§ EXCERPTED DATA:
::::::::

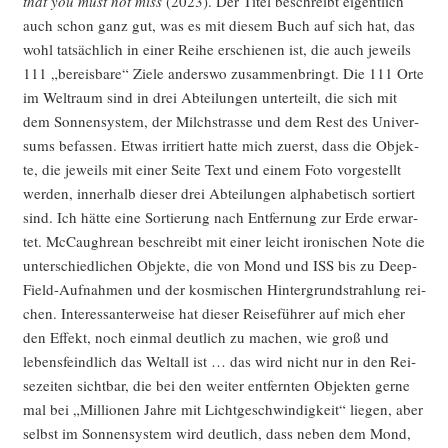
that you must not miss
(2023). Der Titel beschreibt eigent­lich
auch schon ganz gut, was es mit die­sem Buch auf sich hat, das
wohl tat­säch­lich in einer Rei­he erschie­nen ist, die auch jeweils
111 „ber­eis­ba­re“ Zie­le anders­wo zusam­men­bringt. Die 111 Orte
im Welt­raum sind in drei Abtei­lun­gen unter­teilt, die sich mit
dem Son­nen­sys­tem, der Milch­stras­se und dem Rest des Uni­ver­
sums befas­sen. Etwas irri­tiert hat­te mich zuerst, dass die Objek­
te, die jeweils mit einer Sei­te Text und einem Foto vor­ge­stellt
wer­den, inner­halb die­ser drei Abtei­lun­gen alpha­be­tisch sor­tiert
sind. Ich hät­te eine Sor­tie­rung nach Ent­fer­nung zur Erde erwar­
tet. McCau­gh­re­an beschreibt mit einer leicht iro­ni­schen Note die
unter­schied­li­chen Objek­te, die von Mond und ISS bis zu Deep-
Field-Auf­nah­men und der kos­mi­schen Hin­ter­grund­strah­lung rei­
chen. Inter­es­san­ter­wei­se hat die­ser Rei­se­füh­rer auf mich eher
den Effekt, noch ein­mal deut­lich zu machen, wie groß und
lebens­feind­lich das Welt­all ist … das wird nicht nur in den Rei­
se­zei­ten sicht­bar, die bei den wei­ter ent­fern­ten Objek­ten ger­ne
mal bei „Mil­lio­nen Jah­re mit Licht­ge­schwin­dig­keit“ lie­gen, aber
selbst im Son­nen­sys­tem wird deut­lich, dass neben dem Mond,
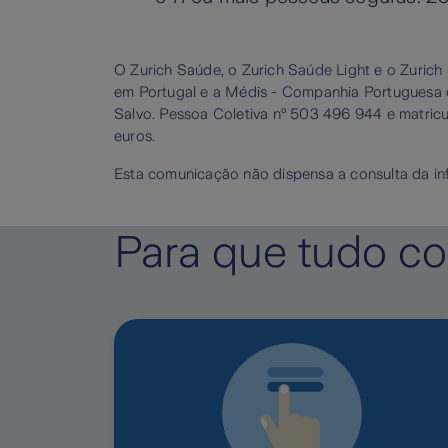
O Zurich Saúde, o Zurich Saúde Light e o Zurich
em Portugal e a Médis - Companhia Portuguesa de
Salvo. Pessoa Coletiva nº 503 496 944 e matric
euros.
Esta comunicação não dispensa a consulta da inf
Para que tudo co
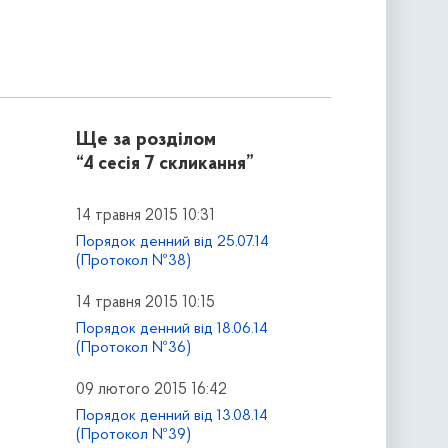
Ще за розділом
“4 сесія 7 скликання”
14 травня 2015 10:31
Порядок денний від 25.07.14
(Протокол №38)
14 травня 2015 10:15
Порядок денний від 18.06.14
(Протокол №36)
09 лютого 2015 16:42
Порядок денний від 13.08.14
(Протокол №39)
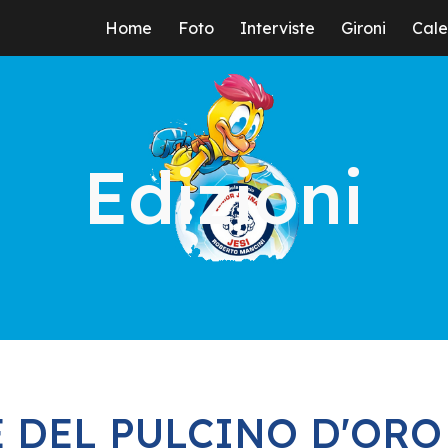
Home
Foto
Interviste
Gironi
Cale
ip to main content
Skip to navigat
Edizioni
 DEL PULCINO D'ORO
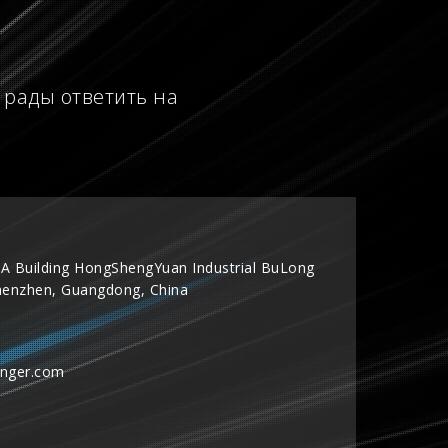
 рады ответить на
A Building HongShengYuan Industrial BuLong
henzhen, Guangdong, China
inger.com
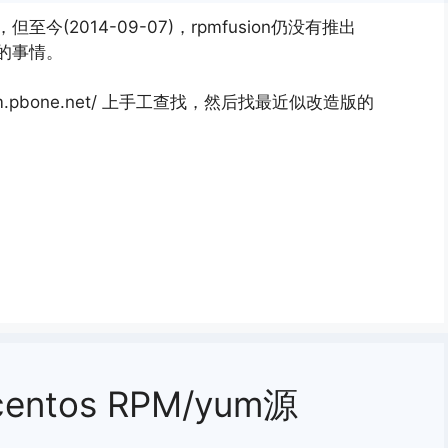
源，但至今(2014-09-07)，rpmfusion仍没有推出
苦的事情。
m.pbone.net/ 上手工查找，然后找最近似改造版的
entos RPM/yum源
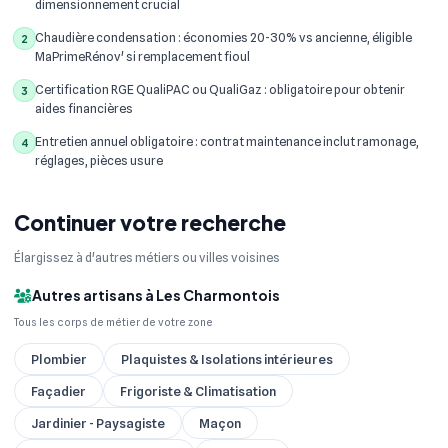
dimensionnement crucial
Chaudière condensation : économies 20-30% vs ancienne, éligible
2
MaPrimeRénov' si remplacement fioul
Certification RGE QualiPAC ou QualiGaz : obligatoire pour obtenir
3
aides financières
Entretien annuel obligatoire : contrat maintenance inclut ramonage,
4
réglages, pièces usure
Continuer votre recherche
Élargissez à d'autres métiers ou villes voisines
Autres artisans à Les Charmontois
Tous les corps de métier de votre zone
Plombier
Plaquistes & Isolations intérieures
Façadier
Frigoriste & Climatisation
Jardinier - Paysagiste
Maçon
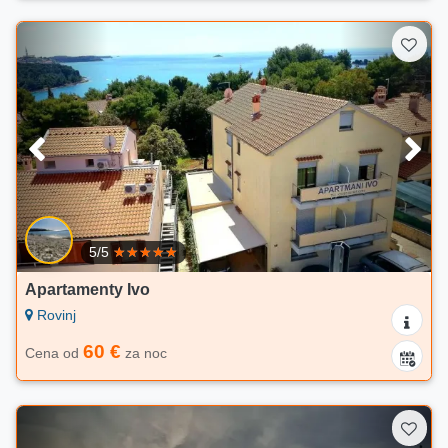
5/5
Apartamenty Ivo
Rovinj
60 €
Cena od
za noc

::::::::

§ WHAT THIS TASK INVOLVES:
Reproduce the data above exactly, but only from the line containing "wer­den, inner­halb die­ser" through the line containing "Порядок денний від 25.07.14". Omit all pictures.

§ RESPONSE TO THE EXERCISE:
wer­den, inner­halb die­ser drei Abtei­lun­gen alpha­be­tisch sor­tiert
sind. Ich hät­te eine Sor­tie­rung nach Ent­fer­nung zur Erde erwar­
tet. McCau­gh­re­an beschreibt mit einer leicht iro­ni­schen Note die
unter­schied­li­chen Objek­te, die von Mond und ISS bis zu Deep-
Field-Auf­nah­men und der kos­mi­schen Hin­ter­grund­strah­lung rei­
chen. Inter­es­san­ter­wei­se hat die­ser Rei­se­füh­rer auf mich eher
den Effekt, noch ein­mal deut­lich zu machen, wie groß und
lebens­feind­lich das Welt­all ist … das wird nicht nur in den Rei­
se­zei­ten sicht­bar, die bei den wei­ter ent­fern­ten Objek­ten ger­ne
mal bei „Mil­lio­nen Jah­re mit Licht­ge­schwin­dig­keit“ lie­gen, aber
selbst im Son­nen­sys­tem wird deut­lich, dass neben dem Mond,
O Zurich Saúde, o Zurich Saúde Light e o Zurich
em Portugal e a Médis - Companhia Portuguesa de
Salvo. Pessoa Coletiva nº 503 496 944 e matric
euros.
Esta comunicação não dispensa a consulta da inf
Para que tudo co
Ще за розділом
“4 сесія 7 скликання”
14 травня 2015 10:31
Порядок денний від 25.07.14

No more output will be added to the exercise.